The article "Reinvent Your Business Before It's Too Late," Paul Nunes and Tim Breene brought two fortune 500 companies to my mind, HP and Apple.
Consumer electronics and software companies that constantly produce cutting edge products to solve a customer’s problem have almost wiped out conventional, change-resistant product and sometimes even companies from previously dominant positions. An example of this is HP’s declining market share in the PC business1. The number of innovations in the PC business is few, and smaller companies have been able to do what HP has been doing, far more profitably. HP should have invested in “the next big thing”! This is easy to say, but what is the next big thing?
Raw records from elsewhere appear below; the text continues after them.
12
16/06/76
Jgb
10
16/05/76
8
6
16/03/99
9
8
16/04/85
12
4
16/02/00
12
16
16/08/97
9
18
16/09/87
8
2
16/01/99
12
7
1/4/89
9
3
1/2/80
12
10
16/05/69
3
From the “The lost interview” – The interview of Steve Jobs by Robert Cringley in 1996, Steve Jobs talks about how he was introduced to the “Graphical User Interface” (GUI) at Xerox in the late 1970s. But, the lack of foresight and investment in the GUI by Xerox, proved an opportunity through which Apple made its fortune. Had it not been for Steve Job’s vision, judgment and focus on developing the GUI, this would not have been possible.
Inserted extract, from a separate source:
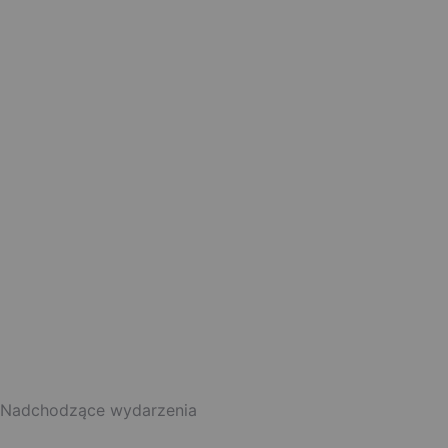
Nadchodzące wydarzenia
So, how does a company strategize to achieve a vision? This can be seen again, from HP and Apple as examples.
HP has been a late entrant in the tablet space 2.They launched the HP Touchpad but failed3. The product was not bad, so why did it fail?
The reasons were found to be:
- The product was too slow to market.
- WebOS supported too few apps in comparison to Apple’s AppStore and the Android Marketplace.
- Low differentiation from competition.
- Inadequate promotion.
- Exclusive software relationships that turned away potential users.
- High Price
Apple is the market leader in this space. They have successfully created an Apple ecosystem that users do not want to get out of4. Android devices have entered this space and are steadily gaining market share. How is Apple going to counter this?
From the above examples, we see that in technology companies (especially those in consumer electronics), strategy must revolve around innovative products. Innovation could be interpreted as solving an existing problem but with an alternative approach.
Steve Jobs, in the “Lost Interview”, emphasizes the importance of continued innovation. As an example, he talks about how the Macintosh was way ahead of all other operating systems and computers when it was launched. But, Microsoft through its partnership with Intel caught up especially because “Apple stood still”.
How should a company time a product launch? When is it okay to launch a product with minimal functionality and gain the first-mover advantage?